Called the Lightweight Epidemiology Advanced Detection and Emergency Response System (LEADERS), it should spot outbreaks of infectious diseases before doctors are even aware of a problem, says Brigadier General Klaus Schafer, assistant surgeon general for medical readiness, science and technology for the US Air Force.
 
Via a secure internet connection, LEADERS can extract details of patients' symptoms and lab results from hospital records, regardless of what software a hospital uses. This means hospital staff won't have to do any extra work, says Schafer. "Nurses don't have time to enter stuff into a computer," he says.
 
For example, a doctor examining a patient with a rash and fever might not immediately think of smallpox, explains Schafer. But LEADERS would spot if nearby hospitals had patients with similar symptoms and inform doctors and the relevant government agencies immediately.
 
Also, the system will not wait for each case to be diagnosed, says Schafer. It will learn to recognise symptoms, which can save valuable time.
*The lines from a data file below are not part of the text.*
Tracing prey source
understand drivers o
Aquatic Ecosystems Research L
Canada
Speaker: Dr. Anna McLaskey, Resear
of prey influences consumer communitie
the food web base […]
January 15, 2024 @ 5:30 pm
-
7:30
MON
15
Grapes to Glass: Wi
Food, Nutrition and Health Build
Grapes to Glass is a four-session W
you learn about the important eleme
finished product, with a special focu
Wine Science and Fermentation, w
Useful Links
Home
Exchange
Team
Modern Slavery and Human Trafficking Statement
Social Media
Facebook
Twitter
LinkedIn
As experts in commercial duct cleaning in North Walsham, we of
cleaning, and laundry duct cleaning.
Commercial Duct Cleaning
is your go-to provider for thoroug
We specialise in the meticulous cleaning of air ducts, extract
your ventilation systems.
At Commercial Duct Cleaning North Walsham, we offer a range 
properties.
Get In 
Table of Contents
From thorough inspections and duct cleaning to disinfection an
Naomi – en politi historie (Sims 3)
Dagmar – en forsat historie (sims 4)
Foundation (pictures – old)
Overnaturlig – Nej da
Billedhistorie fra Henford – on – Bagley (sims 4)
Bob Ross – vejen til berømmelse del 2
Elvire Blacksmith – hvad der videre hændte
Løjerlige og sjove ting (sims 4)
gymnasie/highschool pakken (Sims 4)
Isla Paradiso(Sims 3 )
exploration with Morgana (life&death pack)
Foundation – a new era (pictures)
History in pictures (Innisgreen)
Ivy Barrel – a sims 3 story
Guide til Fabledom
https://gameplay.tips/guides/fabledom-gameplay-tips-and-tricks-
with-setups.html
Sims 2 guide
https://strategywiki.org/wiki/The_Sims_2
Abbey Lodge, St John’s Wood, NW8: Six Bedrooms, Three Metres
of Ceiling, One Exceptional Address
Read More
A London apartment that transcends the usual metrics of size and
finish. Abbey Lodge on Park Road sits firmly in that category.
If, for example, one smallpox case has already been diagnosed in a particular area then it will assume that any patients with similar symptoms at different hospitals also have smallpox, long before lab results came back.
 
60 day roll out
 
Originally developed as part of a Defense Advanced Research Projects Agency project for the US Air Force, the system is already up and running at 79 military hospitals.
 
So far only a couple of dozen civilian hospitals are using it. But this may change soon, says Brian Jones of the computer company Oracle, who co-developed the system with Idaho Technology, EYT and ScenPro.
 
Jones believes it is technically feasible to roll the system out to the US's 6000 hospitals in just 60 days. LEADERS is easy to set up because the software runs off a central server accessed via the net. That means the hospitals don't have to install any additional hardware or software.
 
But persuading hospitals to allow the system to access confidential information won't be easy. "Getting the hospitals to agree to share their data is the difficult bit," Jones admits.